Memang jika yang melakukan itu hanya satu orang akan kurang terasa manfaatnya. Namun, jika setiap orang punya pandangan sama dan dilakukan serempak. Sudah pasti yang namanya polusi bisa dikurangi secara signifikan.
Hal itu sudah cukup untuk menjadikan tubuh menjadi sehat dan bugar. Apalagi jika rutin dilakukan. Kita tak perlu lagi harus menyewa lapangan futsal maupun menjadi anggota tempat fitnes. Sehingga dengan melakukan itu menjadi upaya penghematan. Dan kita bisa melakukan kegiatan lain, yaitu beramal kepada kaum dhuafa yang kurang beruntung.

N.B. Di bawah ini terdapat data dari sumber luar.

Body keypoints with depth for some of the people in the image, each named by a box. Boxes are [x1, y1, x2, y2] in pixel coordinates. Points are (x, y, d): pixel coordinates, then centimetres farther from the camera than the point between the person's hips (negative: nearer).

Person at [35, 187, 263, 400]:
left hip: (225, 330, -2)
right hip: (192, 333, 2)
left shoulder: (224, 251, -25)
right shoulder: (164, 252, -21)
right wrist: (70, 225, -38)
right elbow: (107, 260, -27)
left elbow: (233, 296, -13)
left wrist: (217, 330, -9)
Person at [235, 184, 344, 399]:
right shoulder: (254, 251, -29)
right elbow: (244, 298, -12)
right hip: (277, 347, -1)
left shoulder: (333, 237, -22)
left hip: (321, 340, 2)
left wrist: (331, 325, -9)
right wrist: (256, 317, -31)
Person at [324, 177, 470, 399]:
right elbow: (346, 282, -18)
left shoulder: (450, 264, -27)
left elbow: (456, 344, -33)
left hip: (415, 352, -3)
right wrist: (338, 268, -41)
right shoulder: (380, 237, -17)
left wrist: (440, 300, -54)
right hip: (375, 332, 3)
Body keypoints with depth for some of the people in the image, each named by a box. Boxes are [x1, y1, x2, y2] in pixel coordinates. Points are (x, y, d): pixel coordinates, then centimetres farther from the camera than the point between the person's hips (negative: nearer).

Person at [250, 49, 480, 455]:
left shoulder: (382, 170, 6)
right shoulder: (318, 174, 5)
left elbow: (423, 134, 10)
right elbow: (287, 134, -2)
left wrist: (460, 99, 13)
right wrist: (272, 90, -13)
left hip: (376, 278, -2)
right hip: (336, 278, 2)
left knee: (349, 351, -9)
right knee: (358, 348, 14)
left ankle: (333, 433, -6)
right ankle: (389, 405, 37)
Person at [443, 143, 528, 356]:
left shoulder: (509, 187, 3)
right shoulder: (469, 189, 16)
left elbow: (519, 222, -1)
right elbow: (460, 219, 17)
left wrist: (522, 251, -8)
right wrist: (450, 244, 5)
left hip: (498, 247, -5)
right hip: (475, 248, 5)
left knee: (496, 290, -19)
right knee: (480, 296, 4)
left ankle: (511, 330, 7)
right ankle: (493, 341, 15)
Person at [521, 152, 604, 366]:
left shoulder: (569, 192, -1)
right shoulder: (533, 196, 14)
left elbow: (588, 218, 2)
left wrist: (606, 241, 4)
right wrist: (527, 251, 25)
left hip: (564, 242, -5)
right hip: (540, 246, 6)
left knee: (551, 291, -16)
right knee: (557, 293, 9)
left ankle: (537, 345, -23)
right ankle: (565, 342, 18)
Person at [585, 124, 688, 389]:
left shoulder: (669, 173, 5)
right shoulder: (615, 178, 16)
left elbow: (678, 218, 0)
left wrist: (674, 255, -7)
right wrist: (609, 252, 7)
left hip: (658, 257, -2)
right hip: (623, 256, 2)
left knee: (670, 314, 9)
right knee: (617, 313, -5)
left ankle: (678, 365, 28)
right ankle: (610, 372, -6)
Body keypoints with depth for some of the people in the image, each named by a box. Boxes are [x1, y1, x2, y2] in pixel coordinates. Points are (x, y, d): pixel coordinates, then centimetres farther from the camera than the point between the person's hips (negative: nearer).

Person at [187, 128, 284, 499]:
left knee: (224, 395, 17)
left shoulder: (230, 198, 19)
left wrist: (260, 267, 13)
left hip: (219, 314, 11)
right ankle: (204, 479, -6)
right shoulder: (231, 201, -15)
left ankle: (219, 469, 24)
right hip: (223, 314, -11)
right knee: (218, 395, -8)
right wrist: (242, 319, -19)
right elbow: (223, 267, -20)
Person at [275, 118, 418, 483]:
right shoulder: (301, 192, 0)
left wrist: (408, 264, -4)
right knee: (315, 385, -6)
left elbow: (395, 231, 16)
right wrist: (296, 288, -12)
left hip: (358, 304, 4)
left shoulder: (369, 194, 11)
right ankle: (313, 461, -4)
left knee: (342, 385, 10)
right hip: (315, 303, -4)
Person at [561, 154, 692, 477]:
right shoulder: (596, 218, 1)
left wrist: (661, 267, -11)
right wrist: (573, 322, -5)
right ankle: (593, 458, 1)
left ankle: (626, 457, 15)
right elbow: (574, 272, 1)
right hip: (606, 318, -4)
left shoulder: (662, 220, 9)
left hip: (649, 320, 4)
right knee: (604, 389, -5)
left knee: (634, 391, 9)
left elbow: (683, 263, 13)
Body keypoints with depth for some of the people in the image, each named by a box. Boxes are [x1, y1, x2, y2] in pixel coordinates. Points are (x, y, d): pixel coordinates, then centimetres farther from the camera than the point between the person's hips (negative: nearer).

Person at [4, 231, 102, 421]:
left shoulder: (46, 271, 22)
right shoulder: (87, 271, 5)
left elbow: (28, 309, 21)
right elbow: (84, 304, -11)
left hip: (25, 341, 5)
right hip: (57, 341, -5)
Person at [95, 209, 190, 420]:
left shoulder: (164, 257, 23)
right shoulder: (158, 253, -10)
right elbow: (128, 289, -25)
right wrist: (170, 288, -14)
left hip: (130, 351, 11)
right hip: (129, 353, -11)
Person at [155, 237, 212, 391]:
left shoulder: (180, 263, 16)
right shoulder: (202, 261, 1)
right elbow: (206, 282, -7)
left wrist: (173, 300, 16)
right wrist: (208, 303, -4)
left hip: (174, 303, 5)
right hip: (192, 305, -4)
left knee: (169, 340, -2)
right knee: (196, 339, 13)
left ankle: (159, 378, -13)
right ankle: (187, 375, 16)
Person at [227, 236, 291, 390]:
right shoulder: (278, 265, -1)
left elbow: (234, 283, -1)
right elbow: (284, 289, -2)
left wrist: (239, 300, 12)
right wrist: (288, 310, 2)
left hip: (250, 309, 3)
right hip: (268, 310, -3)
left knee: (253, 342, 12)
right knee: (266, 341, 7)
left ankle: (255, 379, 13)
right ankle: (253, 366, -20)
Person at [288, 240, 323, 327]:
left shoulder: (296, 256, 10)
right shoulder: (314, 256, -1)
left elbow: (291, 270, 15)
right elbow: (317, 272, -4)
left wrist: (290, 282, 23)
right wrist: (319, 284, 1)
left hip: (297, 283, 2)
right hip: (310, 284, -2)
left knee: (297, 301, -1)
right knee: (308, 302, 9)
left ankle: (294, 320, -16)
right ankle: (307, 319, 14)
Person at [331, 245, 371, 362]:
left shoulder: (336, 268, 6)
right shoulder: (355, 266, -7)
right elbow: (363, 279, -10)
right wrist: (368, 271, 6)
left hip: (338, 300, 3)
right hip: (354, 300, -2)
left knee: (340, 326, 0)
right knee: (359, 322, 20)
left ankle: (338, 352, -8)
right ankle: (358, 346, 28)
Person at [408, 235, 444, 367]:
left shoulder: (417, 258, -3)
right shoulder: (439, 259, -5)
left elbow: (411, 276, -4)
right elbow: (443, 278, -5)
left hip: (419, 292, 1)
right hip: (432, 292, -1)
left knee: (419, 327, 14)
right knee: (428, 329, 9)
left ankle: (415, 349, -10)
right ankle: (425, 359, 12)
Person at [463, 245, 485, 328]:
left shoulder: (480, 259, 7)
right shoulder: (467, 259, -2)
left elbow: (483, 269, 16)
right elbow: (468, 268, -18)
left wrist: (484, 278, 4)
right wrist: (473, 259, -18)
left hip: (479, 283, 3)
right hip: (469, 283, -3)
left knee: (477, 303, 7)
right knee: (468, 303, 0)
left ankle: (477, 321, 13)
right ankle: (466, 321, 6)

Karena saya yakin seseorang itu benar-benar sehat jika fisiknya tegap karena terbiasa bergerak. Serta ditunjang dengan ketentraman hati akibat suka berbagi kebahagiaan dengan orang akan membuat sehat dalam artian sebenarnya dapat dijalankan.
Hendaknya gaya hidup sehat segera diterapkan. Kita jangan termanjakan berbagai sarana teknologi yang membuat kualitas hidup seseorang jadi turun. Teknologi bisa dimanfaatkan secara bijak demi meningkatkan tingkat kesejahteraan di dunia.
Bisa disimpulkan bahwa penerapan gaya hidup sehat itu dimulai dari pikiran. Jika pola pikir sudah terbentuk maka dalam keseharian tinggal penerapan pada tindakan. Karena jika sudah menyadari dan paham akan pentinganya manfaat hidup sehat, setiap orang tanpa diminta pun akan mengikutinya.
Akhir kata. Slogan Mensana In Corpore Sano atau di dalam tubuh yang kuat terdapat jiwa yang sehat bisa diraih dengan terlebih dulu menerapkan pola hidup sehat. Syaratnya dengan membiasakan tubuh bergerak setiap beraktivitas sebagai kunci mendapatkan pola hidup sehat. Bisa dengan bersepeda maupun jalan kaki sebagai bentuk kampanye dukungan menciptakan bumi yang sehat.